• _Task objective_
Copy the passage of the mobile payments article from "DoubleClick reckons fumbling" up to and including "US privacy advocate.", keeping every word unchanged.

• _Extract_
Visa's V.me is in fact aimed more at online transactions than in-store purchases. Once you find what you want online, you "simply and securely pay online by entering a single username and password, eliminating the hassle of entering personal details across multiple merchant websites," the card company says.
Well, fair enough, though there are a few outfits, including Amazon.com and PayPal, already offering that kind of service.
Several outfits have been experimenting with the idea of using a smartphone equipped with a near-field communications (NFC) chip as an e-wallet. Just wave your mobile at an electronic terminal in your favourite supermart or betting shop and the checkout is done, they say.
There are problems galore with that idea. One is persuading the stores to shell out for new NFC terminals.
Some fear a too-careless wave in a crammed checkout may have you paying for a neighbouring shopper's goods as well as your own.
DoubleClick reckons fumbling in trouser pockets or handbag for a smartphone while balancing a shopping basket or trundling a trolley could be considerably worse than fumbling for the old leather wallet or purse.
And there are privacy concerns: "These types of transactions allow for a lot more data to be transferred than the traditional credit card transaction," warns Justin Brookman, a US privacy advocate.
Forrester Research, a US-based outfit, recently did a survey that found 69 per cent of American adults are simply not interested in using a mobile device to pay in a store. It's probably much the same in Australia.
As a Forrester analyst put it: "Our current way of paying is really quite convenient." Swiping a credit card takes mere seconds especially with the new Pay-Wave or tap-and-run cards.

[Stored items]
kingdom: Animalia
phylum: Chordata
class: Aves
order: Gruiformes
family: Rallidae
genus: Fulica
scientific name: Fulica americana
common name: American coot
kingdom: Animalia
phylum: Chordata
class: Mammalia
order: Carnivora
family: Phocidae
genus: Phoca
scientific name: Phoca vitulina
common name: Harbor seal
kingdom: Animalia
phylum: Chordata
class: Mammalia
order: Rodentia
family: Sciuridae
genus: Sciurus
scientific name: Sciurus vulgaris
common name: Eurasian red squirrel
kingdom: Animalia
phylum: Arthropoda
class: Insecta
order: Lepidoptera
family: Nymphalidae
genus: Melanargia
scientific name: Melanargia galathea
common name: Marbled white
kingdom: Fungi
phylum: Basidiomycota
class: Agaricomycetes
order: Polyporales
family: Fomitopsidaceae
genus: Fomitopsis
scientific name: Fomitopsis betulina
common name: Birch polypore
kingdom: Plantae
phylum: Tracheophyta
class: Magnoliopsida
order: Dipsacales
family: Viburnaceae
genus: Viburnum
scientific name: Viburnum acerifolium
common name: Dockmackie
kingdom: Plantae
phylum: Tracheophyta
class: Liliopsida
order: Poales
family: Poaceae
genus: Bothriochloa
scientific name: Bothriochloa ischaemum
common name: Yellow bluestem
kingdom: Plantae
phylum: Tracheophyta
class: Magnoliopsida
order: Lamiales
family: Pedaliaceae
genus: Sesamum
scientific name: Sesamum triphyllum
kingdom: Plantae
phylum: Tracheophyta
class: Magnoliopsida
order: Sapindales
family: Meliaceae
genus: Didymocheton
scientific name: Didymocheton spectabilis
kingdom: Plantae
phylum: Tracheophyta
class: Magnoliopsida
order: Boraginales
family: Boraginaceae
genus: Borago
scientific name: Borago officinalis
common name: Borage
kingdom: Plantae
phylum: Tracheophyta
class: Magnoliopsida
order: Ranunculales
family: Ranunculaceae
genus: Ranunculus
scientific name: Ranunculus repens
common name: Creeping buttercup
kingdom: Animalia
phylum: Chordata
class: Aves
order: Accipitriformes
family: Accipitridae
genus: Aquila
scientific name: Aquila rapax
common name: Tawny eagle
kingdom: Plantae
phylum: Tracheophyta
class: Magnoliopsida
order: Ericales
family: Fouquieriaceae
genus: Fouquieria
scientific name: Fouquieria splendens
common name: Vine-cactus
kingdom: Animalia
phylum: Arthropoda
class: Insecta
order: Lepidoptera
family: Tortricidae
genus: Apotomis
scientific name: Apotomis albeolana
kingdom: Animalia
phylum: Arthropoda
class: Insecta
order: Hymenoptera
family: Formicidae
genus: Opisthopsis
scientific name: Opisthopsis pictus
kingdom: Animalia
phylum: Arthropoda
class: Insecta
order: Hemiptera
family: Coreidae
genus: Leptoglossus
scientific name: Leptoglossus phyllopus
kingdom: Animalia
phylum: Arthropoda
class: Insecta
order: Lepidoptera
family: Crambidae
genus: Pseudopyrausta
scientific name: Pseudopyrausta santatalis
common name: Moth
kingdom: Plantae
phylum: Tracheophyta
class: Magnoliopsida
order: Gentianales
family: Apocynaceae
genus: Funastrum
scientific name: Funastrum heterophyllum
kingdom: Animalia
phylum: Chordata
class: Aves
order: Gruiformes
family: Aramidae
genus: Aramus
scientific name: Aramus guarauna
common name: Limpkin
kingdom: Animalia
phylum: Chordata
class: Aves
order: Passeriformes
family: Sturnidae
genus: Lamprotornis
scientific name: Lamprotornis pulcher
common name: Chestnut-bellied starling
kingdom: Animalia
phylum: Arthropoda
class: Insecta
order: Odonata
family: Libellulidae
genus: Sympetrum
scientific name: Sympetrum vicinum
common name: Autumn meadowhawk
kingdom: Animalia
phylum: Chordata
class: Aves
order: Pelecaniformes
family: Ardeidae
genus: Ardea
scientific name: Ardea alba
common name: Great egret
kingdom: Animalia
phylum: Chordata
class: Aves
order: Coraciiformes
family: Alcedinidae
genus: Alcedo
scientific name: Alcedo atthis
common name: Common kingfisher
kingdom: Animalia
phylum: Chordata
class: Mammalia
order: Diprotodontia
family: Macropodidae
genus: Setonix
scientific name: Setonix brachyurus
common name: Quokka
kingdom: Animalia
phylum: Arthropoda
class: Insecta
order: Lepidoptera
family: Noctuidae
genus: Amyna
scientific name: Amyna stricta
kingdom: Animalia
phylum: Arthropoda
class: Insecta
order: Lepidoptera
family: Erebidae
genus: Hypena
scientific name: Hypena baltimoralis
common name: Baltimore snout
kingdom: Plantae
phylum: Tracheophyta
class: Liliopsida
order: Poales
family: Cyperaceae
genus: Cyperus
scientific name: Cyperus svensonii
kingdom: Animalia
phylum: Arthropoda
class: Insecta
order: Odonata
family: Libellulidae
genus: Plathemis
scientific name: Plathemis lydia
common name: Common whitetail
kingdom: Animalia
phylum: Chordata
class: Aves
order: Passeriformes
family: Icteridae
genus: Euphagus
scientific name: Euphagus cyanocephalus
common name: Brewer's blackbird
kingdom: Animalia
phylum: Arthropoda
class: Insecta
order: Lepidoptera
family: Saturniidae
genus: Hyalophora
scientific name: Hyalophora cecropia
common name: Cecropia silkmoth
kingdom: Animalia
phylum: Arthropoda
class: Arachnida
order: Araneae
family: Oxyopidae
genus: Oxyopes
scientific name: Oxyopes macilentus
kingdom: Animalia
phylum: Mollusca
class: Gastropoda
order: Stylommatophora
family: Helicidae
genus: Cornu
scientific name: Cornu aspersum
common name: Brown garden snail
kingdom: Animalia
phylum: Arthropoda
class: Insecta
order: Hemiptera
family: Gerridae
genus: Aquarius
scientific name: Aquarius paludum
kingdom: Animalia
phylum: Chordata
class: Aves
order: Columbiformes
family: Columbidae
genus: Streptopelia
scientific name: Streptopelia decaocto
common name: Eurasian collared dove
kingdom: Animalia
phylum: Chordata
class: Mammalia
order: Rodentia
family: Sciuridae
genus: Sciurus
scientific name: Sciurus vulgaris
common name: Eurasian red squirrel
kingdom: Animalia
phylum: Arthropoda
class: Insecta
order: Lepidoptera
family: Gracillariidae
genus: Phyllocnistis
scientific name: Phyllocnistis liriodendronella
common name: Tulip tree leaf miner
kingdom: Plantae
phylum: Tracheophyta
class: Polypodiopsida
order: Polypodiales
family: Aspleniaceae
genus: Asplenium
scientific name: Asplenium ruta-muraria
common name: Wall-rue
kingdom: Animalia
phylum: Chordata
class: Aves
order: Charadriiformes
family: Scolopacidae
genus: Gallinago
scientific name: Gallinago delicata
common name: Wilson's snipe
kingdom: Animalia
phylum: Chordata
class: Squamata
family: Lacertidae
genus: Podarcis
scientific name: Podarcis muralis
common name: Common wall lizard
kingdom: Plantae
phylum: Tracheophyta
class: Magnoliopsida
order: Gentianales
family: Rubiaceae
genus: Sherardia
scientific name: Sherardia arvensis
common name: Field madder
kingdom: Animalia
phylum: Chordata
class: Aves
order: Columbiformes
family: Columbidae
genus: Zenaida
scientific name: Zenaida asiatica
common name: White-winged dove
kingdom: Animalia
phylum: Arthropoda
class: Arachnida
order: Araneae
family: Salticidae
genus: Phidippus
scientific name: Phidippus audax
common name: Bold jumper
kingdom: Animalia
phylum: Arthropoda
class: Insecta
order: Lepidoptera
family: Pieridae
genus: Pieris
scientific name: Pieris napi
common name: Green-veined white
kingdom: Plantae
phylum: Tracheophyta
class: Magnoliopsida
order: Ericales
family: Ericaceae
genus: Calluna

• _Exercise result_
DoubleClick reckons fumbling in trouser pockets or handbag for a smartphone while balancing a shopping basket or trundling a trolley could be considerably worse than fumbling for the old leather wallet or purse.
And there are privacy concerns: "These types of transactions allow for a lot more data to be transferred than the traditional credit card transaction," warns Justin Brookman, a US privacy advocate.